Le pseudo-Galien, dans un traité intitulé Introductio sive medicus, estime que c’est la pratique de la momification, qui a permis l’invention de nombreux traitements chirurgicaux. Cet auteur anonyme était probablement un médecin originaire d’Égypte, qui vécu à l’époque romaine. Il devait sans doute disposer d’informations relatives à la médecine égyptienne pharaonique.
C’est probablement la période alexandrine qui a le plus permis de progrès dans la chirurgie antique, mais parfois par des pratiques peu orthodoxes, telle que la vivisection sur des criminels.
Chirurgie oculaire, chirurgie osseuse, … de nombreux aspects de cette discipline apparaissent dans les papyrus et ostraca de l’Égypte gréco-romaine.
La chirurgie dans les sources romaines et la question de la douleur
Dernier recours de la médecine antique, lorsque le régime / la diététique et les traitements médicamenteux ne peuvent venir au secours du malade, la chirurgie était pratiquée par la majorité des médecins dans le monde romain, comme nous l’avons déjà signalé.
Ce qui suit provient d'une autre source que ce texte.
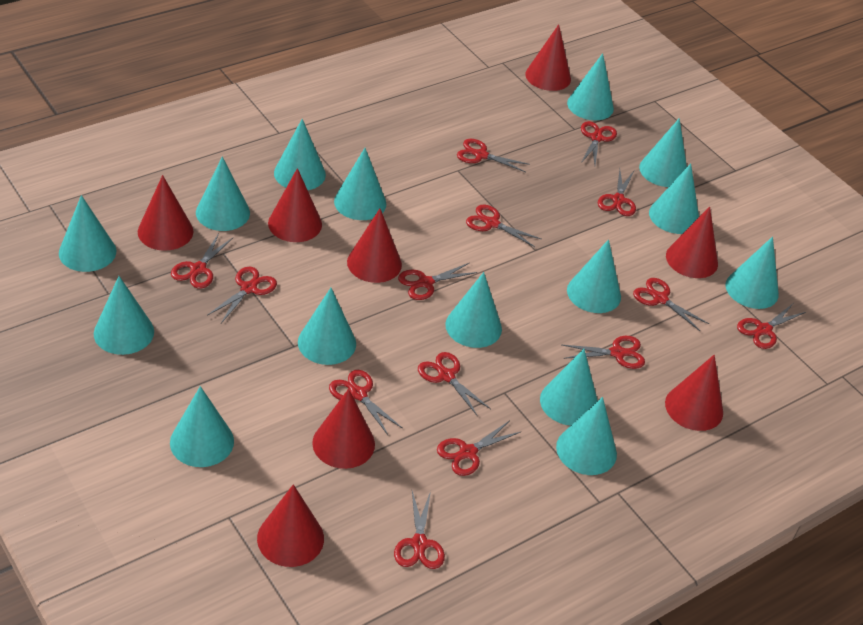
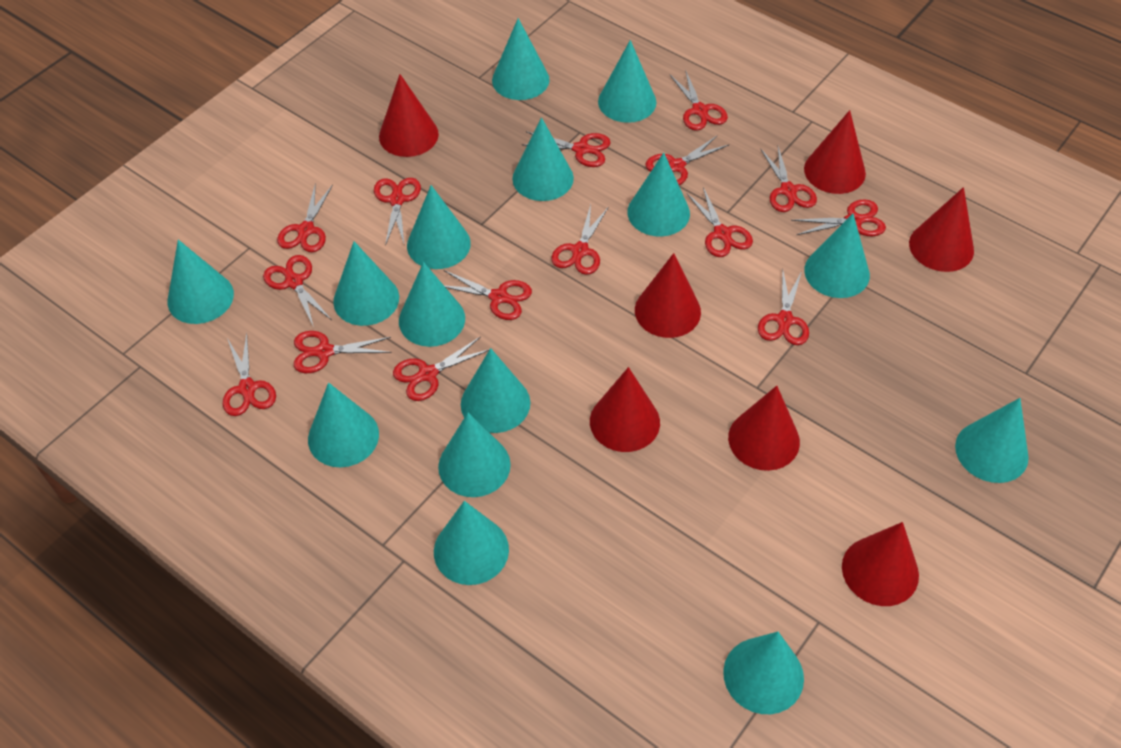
red cone: [138,175,193,251] [257,484,324,567] [268,168,322,242] [312,389,375,469] [347,208,402,283] [525,24,571,91] [665,355,723,431] [666,206,718,278] = 8 -> [379,74,439,157] [590,367,660,452] [635,253,701,338] [728,386,800,471] [804,110,866,194] [842,522,919,606] [909,187,974,272] = 7
red scissors: [171,233,233,289] [207,267,277,323] [329,370,403,435] [394,491,445,569] [398,263,478,300] [418,352,491,416] [437,421,520,476] [457,139,530,172] [466,205,541,247] [562,336,645,369] [581,121,617,165] [598,170,636,216] [633,278,709,331] [737,304,806,349] = 14 -> [223,333,276,416] [263,255,332,327] [277,183,333,252] [294,331,392,373] [374,178,421,246] [393,336,490,401] [444,270,532,320] [522,131,611,167] [552,205,608,275] [645,135,729,185] [670,69,728,131] [686,187,753,257] [758,270,809,345] [761,147,817,212] [791,199,886,236] = 15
Comme on peut aisément l’imaginer, elle était étroitement liée à la douleur et à sa gestion, car la plus invasive et violente des disciplines médicales.
Celse, qui vécu à l’époque de l’empereur Tibère, disait, à propos de la chirurgie romaine : « Le chirurgien doit être assez compatissant pour vouloir la guérison du patient qu’il a pris en charge. Mais il ne doit toutefois pas, en se laissant apitoyer par ses cris, se hâter plus qu’il n’est souhaitable ni couper moins qu’il n’est nécessaire ».
Sénèque, auteur stoïcien du Ier s. de n. ère, qui fait mention à plusieurs reprises de pratiques chirurgicales pour tenter de rendre plus concrets certains concepts philosophiques, mentionne deux grandes catégories d’opérations : le fer (incision au scalpel) et le feu (cautérisation au fer rouge).
Parmi les pratiques plus précises énumérées dans son œuvre, on retrouve notamment la trépanation, l’amputation, l’ablation d’une région nécrosée ou ulcérée de l’organisme, l’ablation osseuse, la réduction d’une fracture ou d’une luxation, l’extirpation des veines et varices, la phlébotomie (saignée) pour diminuer la pression sanguine, la chirurgie viscérale, ou encore de l’appareil uro-génital.
Un exemple archéologique d’une trépanation, à laquelle la patiente a survécu quelques semaines (entre un et trois mois), a été identifié lors de fouilles de sauvetage à Rome. De tels témoignages directs sont rares et peuvent utilement documenter les propos des sources littéraires.
C’est la douleur physique que cette pratique médicale cause qui intéresse Sénèque pour ses comparaisons avec la philosophie, présentée comme une médecine de l’âme. L’emploi de description chirurgicales sont l’occasion pour lui de proposer des exercices spirituels de visualisation de l’épreuve à endurer. Mais ses exemples documentent utilement la chirurgie romaine, pour laquelle l’anesthésie était encore sommaire, même si plusieurs substances étaient connues pour tenter d’atténuer les souffrances du patient (voir l'article sur les substances thérapeutiques issues de l'univers végétal). Il met d’ailleurs en lien les douleurs provoquées par ces opérations et la torture, dont certains instruments étaient communs.